Ils marchaient tous deux deux depuis une heure et déjà, le garçon n'en pouvait plus. La route, plate d'abord s'élevait désormais en pente douce, aride de terre brune et bordée ça et là de quelques genêts, frêles et mal en point tandis que le soleil, brûlant, s'élevait toujours un peu plus haut dans le ciel sans nuages. Du haut de ses béquilles, Camille soufflait à n'en plus finir, Combien de temps tiendrait-il encore ainsi ? Et son estomac qui criait sa famine dans l'opéra de sa gorge trop sèche ? Bien loin de là se trouvaient le sandwich de la veille et l'eau fraîche du matin ! Devant lui, Karl s'éloignait, paraissait-il de plus en plus, sa silhouette noire tremblait dans la chaleur du jour baignée de la sueur de son front. De minuscules points noirs valsaient devant ses yeux maintenant, vite. Dans un élan désespéré, Camille tendit sa main en sa direction, comme pour le saisir, lui, et poussa de ce geste un misérable :
-Karl..
Tout juste audibles entre ses lèvres sèches. C'est alors que l'impossible se produisit, que dis-je l'inconcevable ! Il n'aurait pas dû l'entendre, il n'aurait pas du le voir ! Il aurait dû continuer, au devant jusqu'à la nuit sans même s'apercevoir de sa lente agonie ! Oui, il aurait dû... Mais rien n'en fit, voilà qu'il tourna les talons et plongea son regard en sa basse direction. En dépit de la chaleur, l'inconnu s'élança, quel spectacle magnifique ! Son port de roi sous l'astre du vivant qui bondissait d'entre les pierres, plus habile encore que le noir chamois ! Quelle prestance incroyable ! Alors que la poussière s'infiltrait dans ses narines, cet homme-là touchait le ciel pour le changer sur ses épaules habiles et bien faites et repartait en courant, tout du long de sa route !

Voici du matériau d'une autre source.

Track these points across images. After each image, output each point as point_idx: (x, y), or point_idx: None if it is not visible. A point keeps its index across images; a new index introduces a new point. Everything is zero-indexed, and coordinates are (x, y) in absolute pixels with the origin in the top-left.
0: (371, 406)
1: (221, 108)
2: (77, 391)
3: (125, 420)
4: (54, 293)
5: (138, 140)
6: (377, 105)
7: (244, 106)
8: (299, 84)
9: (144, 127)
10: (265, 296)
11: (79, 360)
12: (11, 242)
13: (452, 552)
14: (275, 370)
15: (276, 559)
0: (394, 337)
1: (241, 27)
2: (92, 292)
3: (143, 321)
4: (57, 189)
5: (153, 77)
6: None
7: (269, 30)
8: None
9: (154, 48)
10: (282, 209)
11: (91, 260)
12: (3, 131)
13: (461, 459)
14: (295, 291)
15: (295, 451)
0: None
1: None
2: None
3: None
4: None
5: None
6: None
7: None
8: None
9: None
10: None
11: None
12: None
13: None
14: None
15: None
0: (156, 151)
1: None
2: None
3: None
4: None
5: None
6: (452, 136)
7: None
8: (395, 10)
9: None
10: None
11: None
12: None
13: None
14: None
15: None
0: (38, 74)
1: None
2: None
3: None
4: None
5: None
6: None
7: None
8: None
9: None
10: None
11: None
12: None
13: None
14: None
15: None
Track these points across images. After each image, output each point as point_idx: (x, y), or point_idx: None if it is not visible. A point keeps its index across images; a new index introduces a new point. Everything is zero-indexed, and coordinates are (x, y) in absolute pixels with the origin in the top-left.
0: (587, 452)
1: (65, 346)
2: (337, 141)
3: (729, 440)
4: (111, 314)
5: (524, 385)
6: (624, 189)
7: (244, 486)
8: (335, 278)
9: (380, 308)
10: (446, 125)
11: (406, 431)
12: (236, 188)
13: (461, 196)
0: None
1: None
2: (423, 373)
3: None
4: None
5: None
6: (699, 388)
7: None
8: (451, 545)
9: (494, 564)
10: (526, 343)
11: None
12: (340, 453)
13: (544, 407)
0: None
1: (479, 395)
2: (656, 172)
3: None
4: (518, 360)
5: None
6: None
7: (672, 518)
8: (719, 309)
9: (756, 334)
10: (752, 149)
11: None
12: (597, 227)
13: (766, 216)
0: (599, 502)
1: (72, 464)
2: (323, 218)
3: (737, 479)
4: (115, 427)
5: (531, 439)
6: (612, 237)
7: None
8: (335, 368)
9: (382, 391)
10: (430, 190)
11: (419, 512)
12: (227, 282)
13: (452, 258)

-Oui, quel être étrange que ce Karl ! pensa tout haut Camille, soulagé d'abord, puis gêné d'un tel affront. L'avait-il entendu ? Si il l'avait entendu, bien sûr qu'il l'avait entendu ! Comment aurait-il pu ne pas l'entendre, ce messager d'entre naissance et mort ? Car il y a sur la Terre de ces êtres contres lesquels la lutte est un crime et le silence un mensonge, ces êtres si "parfaits" qu'on en devient envieux et que l'on hait, du plus profond de notre cœur, de ne savoir égaler. Mais la voici l'erreur, invisible à nos yeux, l'invincible vérité qui fait du beau le plus laid. Je parle de quelques vices, tapis au fond des chaires qui volent au roi du monde sa couronne de lumière. L'Homme, si grand, si majestueux, mais accablé tout de sorts et de défauts hideux. Qui du diable ou de l'ange est-il plus monstrueux, quand l'un cache ses ombres derrière de grands yeux bleus ? L'Homme, l'homme parfait n'existe pas, il n'existera jamais, même pour ce prince, là-bas, marchant sous le soleil, un enfant dans les bras, dont le seul défaut est de ne pas en avoir.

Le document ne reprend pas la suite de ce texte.